After a recent speaking engagement I was asked about how and why I use the earnings multiple concept when evaluating apartment investments. It was a great question and so I’m sharing my answer here in this blog post.
As a value investor two of the fundamental questions I always ask is what am I buying and how much do I have to pay for it. With an apartment investment (or really any investment) I am buying current income and the potential for appreciation so the second question comes down to “How many years of earnings do I have to pay for these returns?” The question can be answered by converting the cap rate to an earnings multiple. The Cap Rate is the return in current income on an apartment investment you could expect if you paid all cash.
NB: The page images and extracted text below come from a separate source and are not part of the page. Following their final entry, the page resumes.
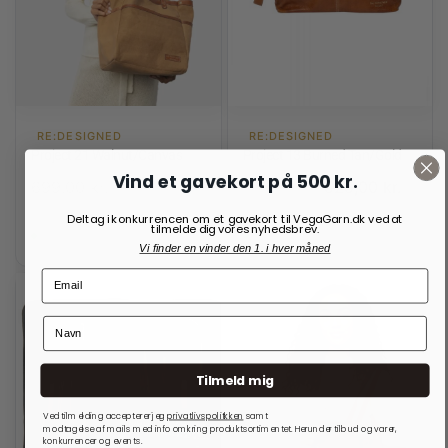
RE:DESIGNED
RE:DESIGNED
Project 21 Walnut/Canvas
Project 13 Burned Tan/Gold
Vind et gavekort på 500 kr.
699,00
kr.
525,00
kr.
700,00
kr.
Deltag i konkurrencen om et gavekort til VegaGarn.dk ved at
tilmelde dig vores nyhedsbrev.
På lager
På lager
Vi finder en vinder den 1. i hver måned
Tilmeld mig
Ved tilmelding accepterer jeg
privatlivspolitkken
samt
modtagelse af mails med info omkring produktsortimentet. Herunder tilbud og varer,
konkurrencer og events.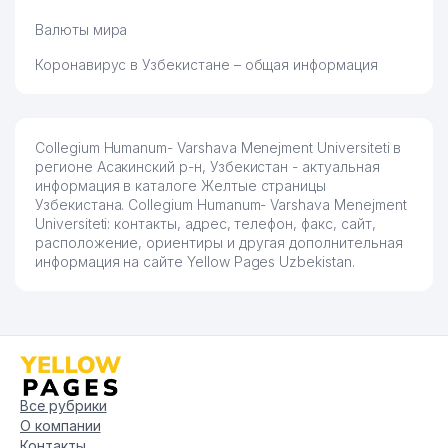
Валюты мира
Коронавирус в Узбекистане – общая информация
Collegium Humanum- Varshava Menejment Universiteti в
регионе Асакинский р-н, Узбекистан - актуальная
информация в каталоге Желтые страницы
Узбекистана. Collegium Humanum- Varshava Menejment
Universiteti: контакты, адрес, телефон, факс, сайт,
расположение, ориентиры и другая дополнительная
информация на сайте Yellow Pages Uzbekistan.
Все рубрики
О компании
Контакты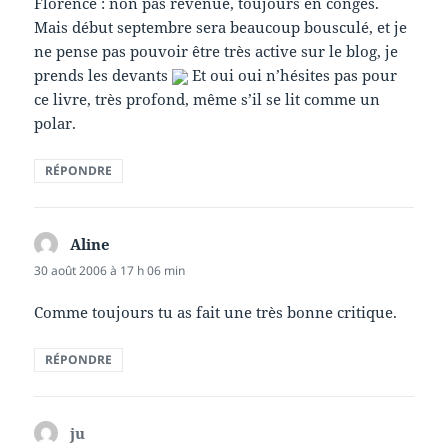
Florence : non pas revenue, toujours en congés.
Mais début septembre sera beaucoup bousculé, et je
ne pense pas pouvoir être très active sur le blog, je
prends les devants
Et oui oui n’hésites pas pour
ce livre, très profond, même s’il se lit comme un
polar.
RÉPONDRE
Aline
dit :
30 août 2006 à 17 h 06 min
Comme toujours tu as fait une très bonne critique.
RÉPONDRE
ju
dit :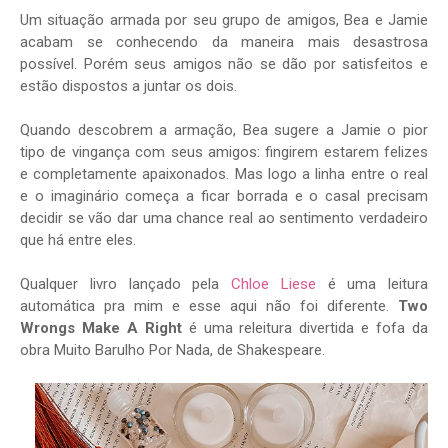
Um situação armada por seu grupo de amigos, Bea e Jamie
acabam se conhecendo da maneira mais desastrosa
possível. Porém seus amigos não se dão por satisfeitos e
estão dispostos a juntar os dois.
Quando descobrem a armação, Bea sugere a Jamie o pior
tipo de vingança com seus amigos: fingirem estarem felizes
e completamente apaixonados. Mas logo a linha entre o real
e o imaginário começa a ficar borrada e o casal precisam
decidir se vão dar uma chance real ao sentimento verdadeiro
que há entre eles.
Qualquer livro lançado pela
Chloe Liese
é uma leitura
automática pra mim e esse aqui não foi diferente.
Two
Wrongs Make A Right
é uma releitura divertida e fofa da
obra Muito Barulho Por Nada, de Shakespeare.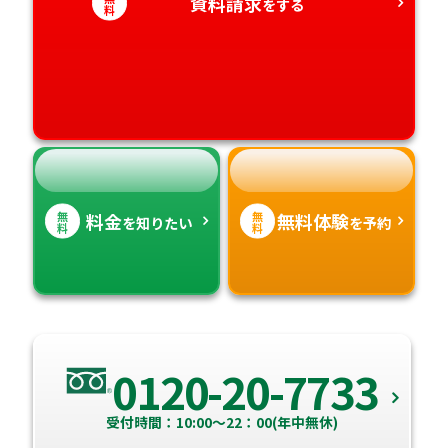
愛知県
資料請求
香川県
宮崎県
をする
料
愛媛県
鹿児島県
高知県
沖縄県
無
無
料金
無料体験
を知りたい
を予約
料
料
0120-20-7733
受付時間：10:00～22：00(年中無休)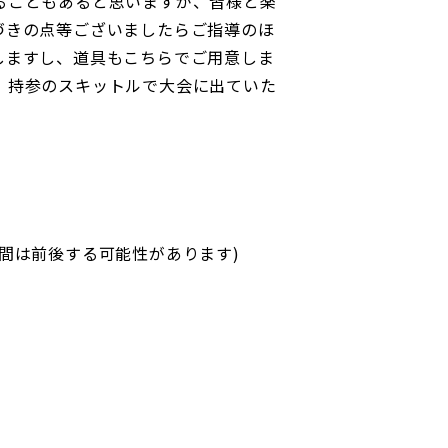
ることもあると思いますが、皆様と楽
づきの点等ございましたらご指導のほ
しますし、道具もこちらでご用意しま
！持参のスキットルで大会に出ていた
間は前後する可能性があります)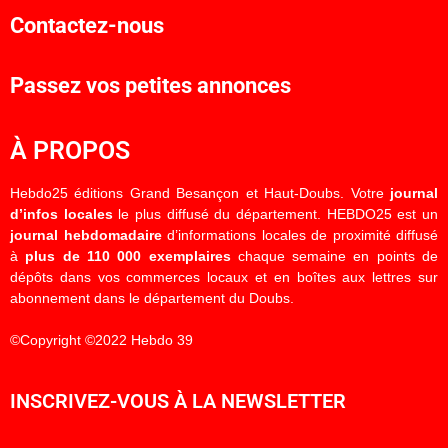
Contactez-nous
Passez vos petites annonces
À PROPOS
Hebdo25 éditions Grand Besançon et Haut-Doubs. Votre
journal
d’infos locales
le plus diffusé du département. HEBDO25 est un
journal hebdomadaire
d’informations locales de proximité diffusé
à
plus de 110 000 exemplaires
chaque semaine en points de
dépôts dans vos commerces locaux et en boîtes aux lettres sur
abonnement dans le département du Doubs.
©Copyright ©2022 Hebdo 39
INSCRIVEZ-VOUS À LA NEWSLETTER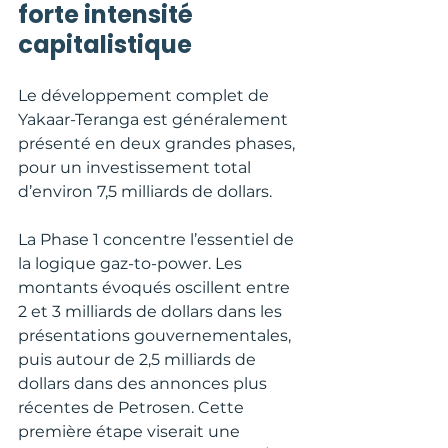
forte intensité 
capitalistique
Le développement complet de 
Yakaar-Teranga est généralement 
présenté en deux grandes phases, 
pour un investissement total 
d’environ 7,5 milliards de dollars.
La Phase 1 concentre l’essentiel de 
la logique gaz-to-power. Les 
montants évoqués oscillent entre 
2 et 3 milliards de dollars dans les 
présentations gouvernementales, 
puis autour de 2,5 milliards de 
dollars dans des annonces plus 
récentes de Petrosen. Cette 
première étape viserait une 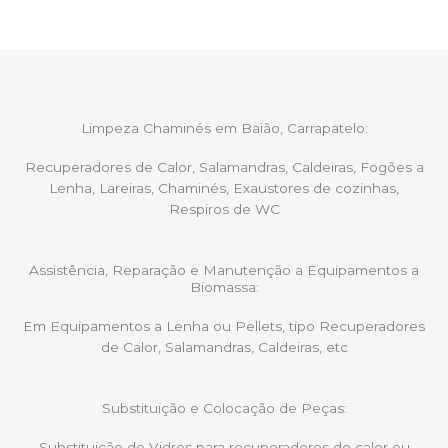
Limpeza Chaminés em Baião, Carrapatelo:
Recuperadores de Calor, Salamandras, Caldeiras, Fogões a
Lenha, Lareiras, Chaminés, Exaustores de cozinhas,
Respiros de WC
Assistência, Reparação e Manutenção a Equipamentos a
Biomassa:
Em Equipamentos a Lenha ou Pellets, tipo Recuperadores
de Calor, Salamandras, Caldeiras, etc
Substituição e Colocação de Peças:
Substituição de Vidros para recuperadores de calor ou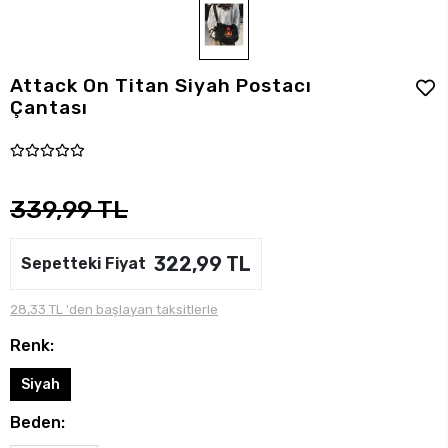
Attack On Titan Siyah Postacı
Çantası
339,99 TL
322,99 TL
Sepetteki Fiyat
28,33 TL 'den başlayan taksitlerle
Renk:
Siyah
Beden: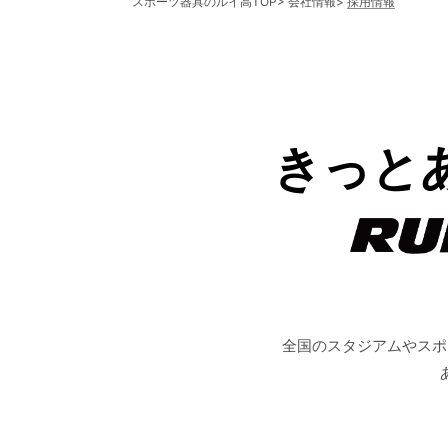
スポーツ器具のルイ高TOP
>
会社情報
>
採用情報
きっと
全国のスタジアムやスポ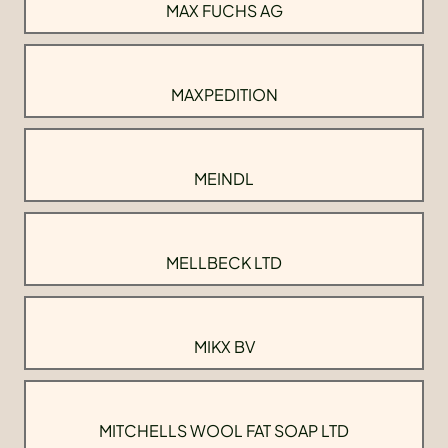
MAX FUCHS AG
MAXPEDITION
MEINDL
MELLBECK LTD
MIKX BV
MITCHELLS WOOL FAT SOAP LTD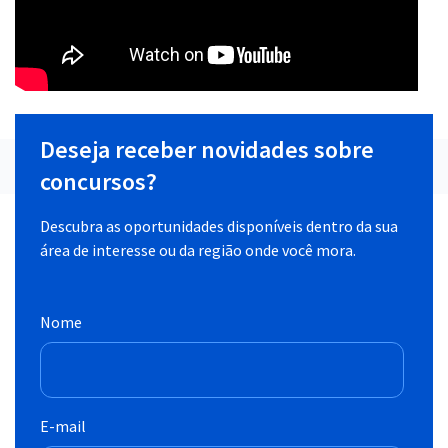
Deseja receber novidades sobre
concursos?
Descubra as oportunidades disponíveis dentro da sua
área de interesse ou da região onde você mora.
Nome
E-mail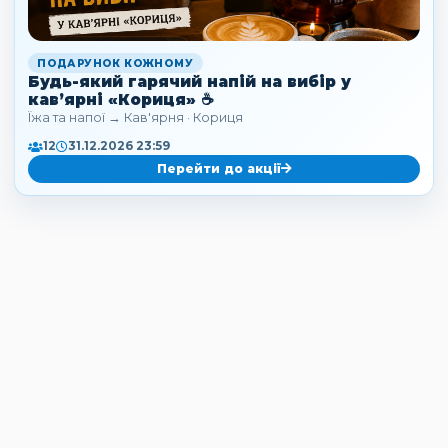
ПОДАРУНОК КОЖНОМУ
Будь-який гарячий напій на вибір у
кав’ярні «Кориця» ☕
Їжа та напої → Кав'ярня · Кориця
12
31.12.2026 23:59
Перейти до акції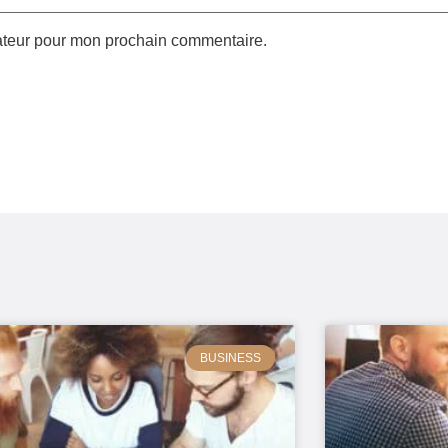
gateur pour mon prochain commentaire.
BUSINESS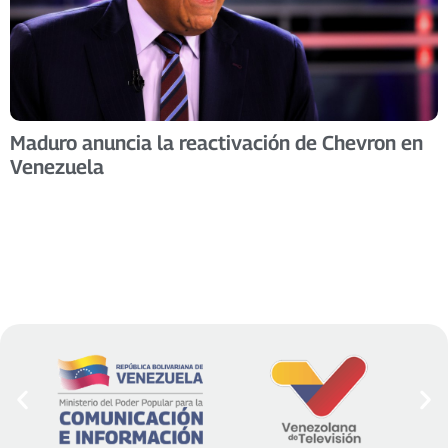
Maduro anuncia la reactivación de Chevron en
Venezuela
To convert a Cap Rate into a Earnings Multiple use the formula:
1/ Cap Rate% = Earnings Multiple
For example a 6% cap rate is equal to almost 17x Net Operating Income whereas a 8.5% cap is just under 12x. That means if I bought a property for all cash at a 8.5 cap and rents remained the same it would take about twelve years to get my money back. At a six cap it would take about seventeen years which seems like a very long time. Granted that we typically buy apartments with a loan that increases our potential return and we try to buy properties that have identifiable opportunities to increase rents but the earnings multiple is a very good barometer of the risk in the investment. Especially these days when Cap Rates in certain markets are getting down into the 5s and 4s (20-25 years of earnings) I’ve attached a chart of Cap Rates to Earnings Multiples for your reference.
The earnings multiple is a tool most stock market investors use and I think it applies equally well to apartment building investments. Try this out on the next deal you look at and let me know what you think- Giovanni
5 thoughts on “Converting Cap Rates to Earnings Multiples”
Is there a direct relationship between cap rate and earnings multiple? Looking for a quick rule of thumb to convert a cap rate to an earnings multiple. They are not linear so maybe not.
First thanks for your interest in a six year old post.
To answer your question, yes there is a direct relationship between cap rate and earnings multiple… but it’s not a one-to-one relationship (math can be like that sometimes). So depending on how much math you can do in your head (https://www.ted.com/talks/arthur_benjamin_does_mathemagic) you can either use the formula (which is shown after the second paragraph in the piece) or you can just look at the chart after the third paragraph. Sometimes the rule of thumb is ‘do the math’ which is why I built the table to make it easy.
Apple common stock (AAPL) traded at around 15.5x earnings yesterday. If Apple was an apartment building its Cap Rate would be 6.5%.
BTW a Cap Rate on an Apartment Building is the same as the Earnings Yield on a stock.